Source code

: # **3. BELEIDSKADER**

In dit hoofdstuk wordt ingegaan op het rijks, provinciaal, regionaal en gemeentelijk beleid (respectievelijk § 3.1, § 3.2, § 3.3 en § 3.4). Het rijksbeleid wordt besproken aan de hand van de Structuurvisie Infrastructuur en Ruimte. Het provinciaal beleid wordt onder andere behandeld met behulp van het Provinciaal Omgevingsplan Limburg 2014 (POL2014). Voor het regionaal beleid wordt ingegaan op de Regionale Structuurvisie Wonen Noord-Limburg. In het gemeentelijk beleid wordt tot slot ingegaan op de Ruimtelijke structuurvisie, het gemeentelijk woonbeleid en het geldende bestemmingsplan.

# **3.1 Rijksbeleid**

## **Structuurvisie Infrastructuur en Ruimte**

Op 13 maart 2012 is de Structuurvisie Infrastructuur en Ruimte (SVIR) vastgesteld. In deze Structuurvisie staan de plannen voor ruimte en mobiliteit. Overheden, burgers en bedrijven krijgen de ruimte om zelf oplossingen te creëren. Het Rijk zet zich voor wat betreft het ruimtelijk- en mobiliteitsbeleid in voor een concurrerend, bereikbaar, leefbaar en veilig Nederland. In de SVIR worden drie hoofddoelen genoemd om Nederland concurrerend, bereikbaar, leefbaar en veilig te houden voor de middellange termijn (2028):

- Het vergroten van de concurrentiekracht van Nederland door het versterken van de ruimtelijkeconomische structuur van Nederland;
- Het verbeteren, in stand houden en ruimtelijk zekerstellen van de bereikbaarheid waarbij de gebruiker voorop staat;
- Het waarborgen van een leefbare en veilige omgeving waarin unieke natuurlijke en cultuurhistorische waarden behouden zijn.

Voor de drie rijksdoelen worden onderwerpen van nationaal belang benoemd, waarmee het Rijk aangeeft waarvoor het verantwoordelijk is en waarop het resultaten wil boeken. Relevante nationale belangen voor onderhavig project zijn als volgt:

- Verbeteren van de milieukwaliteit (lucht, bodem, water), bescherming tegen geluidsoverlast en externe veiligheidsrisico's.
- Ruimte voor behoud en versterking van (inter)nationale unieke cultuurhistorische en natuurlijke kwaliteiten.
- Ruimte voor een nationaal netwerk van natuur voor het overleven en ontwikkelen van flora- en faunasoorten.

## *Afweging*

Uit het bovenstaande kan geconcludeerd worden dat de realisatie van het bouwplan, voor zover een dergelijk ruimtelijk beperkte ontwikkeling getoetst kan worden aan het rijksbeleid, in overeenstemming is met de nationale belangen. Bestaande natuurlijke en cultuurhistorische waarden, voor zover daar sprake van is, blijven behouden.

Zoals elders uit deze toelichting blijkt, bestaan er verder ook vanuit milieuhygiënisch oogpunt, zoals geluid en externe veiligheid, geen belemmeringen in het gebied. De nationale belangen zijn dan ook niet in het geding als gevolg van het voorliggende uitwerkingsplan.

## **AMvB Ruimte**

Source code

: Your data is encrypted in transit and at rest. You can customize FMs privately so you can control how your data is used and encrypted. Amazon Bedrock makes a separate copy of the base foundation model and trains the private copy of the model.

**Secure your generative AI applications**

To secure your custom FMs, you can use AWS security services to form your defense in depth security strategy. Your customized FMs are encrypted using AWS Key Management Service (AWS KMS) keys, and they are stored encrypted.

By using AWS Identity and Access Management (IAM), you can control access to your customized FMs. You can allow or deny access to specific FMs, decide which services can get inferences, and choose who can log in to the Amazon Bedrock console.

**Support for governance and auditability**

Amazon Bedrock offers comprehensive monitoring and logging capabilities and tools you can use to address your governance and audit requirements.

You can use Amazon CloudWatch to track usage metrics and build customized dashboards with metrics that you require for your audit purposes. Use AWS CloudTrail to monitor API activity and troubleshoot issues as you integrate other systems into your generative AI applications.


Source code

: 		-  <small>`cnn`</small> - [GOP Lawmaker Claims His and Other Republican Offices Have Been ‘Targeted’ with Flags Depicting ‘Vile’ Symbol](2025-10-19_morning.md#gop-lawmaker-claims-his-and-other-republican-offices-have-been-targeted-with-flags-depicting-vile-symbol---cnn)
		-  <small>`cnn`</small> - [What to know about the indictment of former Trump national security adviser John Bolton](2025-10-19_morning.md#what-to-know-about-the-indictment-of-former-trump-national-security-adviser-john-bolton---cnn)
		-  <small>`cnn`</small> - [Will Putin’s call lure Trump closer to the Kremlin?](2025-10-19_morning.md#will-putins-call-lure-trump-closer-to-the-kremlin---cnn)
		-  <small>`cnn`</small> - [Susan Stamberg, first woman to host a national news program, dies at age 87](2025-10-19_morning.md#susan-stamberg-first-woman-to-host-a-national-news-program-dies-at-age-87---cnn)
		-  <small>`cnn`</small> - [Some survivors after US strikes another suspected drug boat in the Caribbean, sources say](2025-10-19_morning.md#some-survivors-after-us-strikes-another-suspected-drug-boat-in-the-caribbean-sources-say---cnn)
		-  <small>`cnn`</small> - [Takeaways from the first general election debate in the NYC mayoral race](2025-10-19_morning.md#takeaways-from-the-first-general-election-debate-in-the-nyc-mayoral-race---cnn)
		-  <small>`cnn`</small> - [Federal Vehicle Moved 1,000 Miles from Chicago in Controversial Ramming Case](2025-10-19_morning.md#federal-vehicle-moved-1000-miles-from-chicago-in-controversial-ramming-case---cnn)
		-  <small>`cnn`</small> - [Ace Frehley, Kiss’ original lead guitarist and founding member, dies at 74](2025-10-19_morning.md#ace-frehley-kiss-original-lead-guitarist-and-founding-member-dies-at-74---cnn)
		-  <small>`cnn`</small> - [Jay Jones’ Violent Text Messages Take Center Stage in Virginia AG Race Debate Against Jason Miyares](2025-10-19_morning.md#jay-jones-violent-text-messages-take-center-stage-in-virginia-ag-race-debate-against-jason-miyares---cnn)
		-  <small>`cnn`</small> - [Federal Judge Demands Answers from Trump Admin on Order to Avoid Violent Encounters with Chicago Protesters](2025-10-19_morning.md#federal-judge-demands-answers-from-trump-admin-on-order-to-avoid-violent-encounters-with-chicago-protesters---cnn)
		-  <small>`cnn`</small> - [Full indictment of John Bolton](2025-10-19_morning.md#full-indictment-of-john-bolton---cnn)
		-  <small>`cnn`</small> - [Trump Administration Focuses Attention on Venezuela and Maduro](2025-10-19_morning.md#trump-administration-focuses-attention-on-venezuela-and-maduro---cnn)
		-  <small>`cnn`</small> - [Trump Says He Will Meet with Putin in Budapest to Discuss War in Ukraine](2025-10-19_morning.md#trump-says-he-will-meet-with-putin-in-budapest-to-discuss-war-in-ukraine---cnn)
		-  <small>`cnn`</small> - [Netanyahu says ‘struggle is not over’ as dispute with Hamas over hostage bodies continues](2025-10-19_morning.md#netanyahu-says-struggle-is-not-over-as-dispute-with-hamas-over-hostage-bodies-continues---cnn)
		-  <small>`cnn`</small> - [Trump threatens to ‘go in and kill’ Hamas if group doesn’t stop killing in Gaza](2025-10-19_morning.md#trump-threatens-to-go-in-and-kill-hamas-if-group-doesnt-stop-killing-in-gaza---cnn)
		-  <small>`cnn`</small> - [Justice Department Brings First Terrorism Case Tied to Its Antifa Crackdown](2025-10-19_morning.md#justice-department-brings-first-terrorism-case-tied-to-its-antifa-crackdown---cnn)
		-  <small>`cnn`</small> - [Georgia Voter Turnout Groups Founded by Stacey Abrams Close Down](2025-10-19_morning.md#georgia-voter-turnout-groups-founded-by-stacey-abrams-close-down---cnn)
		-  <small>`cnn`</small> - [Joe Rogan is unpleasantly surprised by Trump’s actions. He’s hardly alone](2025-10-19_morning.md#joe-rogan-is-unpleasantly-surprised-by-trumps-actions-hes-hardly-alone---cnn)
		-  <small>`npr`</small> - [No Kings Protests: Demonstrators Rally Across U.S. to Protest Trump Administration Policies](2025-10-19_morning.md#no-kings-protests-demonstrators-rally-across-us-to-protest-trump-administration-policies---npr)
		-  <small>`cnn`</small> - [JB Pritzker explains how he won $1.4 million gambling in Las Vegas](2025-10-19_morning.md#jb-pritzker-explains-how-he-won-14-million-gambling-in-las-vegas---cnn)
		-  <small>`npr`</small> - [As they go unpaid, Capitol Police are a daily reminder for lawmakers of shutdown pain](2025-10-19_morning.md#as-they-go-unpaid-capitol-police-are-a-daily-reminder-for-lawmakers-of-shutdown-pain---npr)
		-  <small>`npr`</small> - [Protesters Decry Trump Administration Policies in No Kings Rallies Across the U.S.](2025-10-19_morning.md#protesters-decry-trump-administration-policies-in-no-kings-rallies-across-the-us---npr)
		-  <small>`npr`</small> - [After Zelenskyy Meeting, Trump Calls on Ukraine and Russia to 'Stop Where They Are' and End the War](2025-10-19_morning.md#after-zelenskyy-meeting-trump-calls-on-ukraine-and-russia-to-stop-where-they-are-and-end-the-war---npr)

* **TASK**
Of all the lines in the data above, show only those that hold the word "security".

* **FINAL ANSWER**
To secure your custom FMs, you can use AWS security services to form your defense in depth security strategy. Your customized FMs are encrypted using AWS Key Management Service (AWS KMS) keys, and they are stored encrypted.
		-  <small>`cnn`</small> - [What to know about the indictment of former Trump national security adviser John Bolton](2025-10-19_morning.md#what-to-know-about-the-indictment-of-former-trump-national-security-adviser-john-bolton---cnn)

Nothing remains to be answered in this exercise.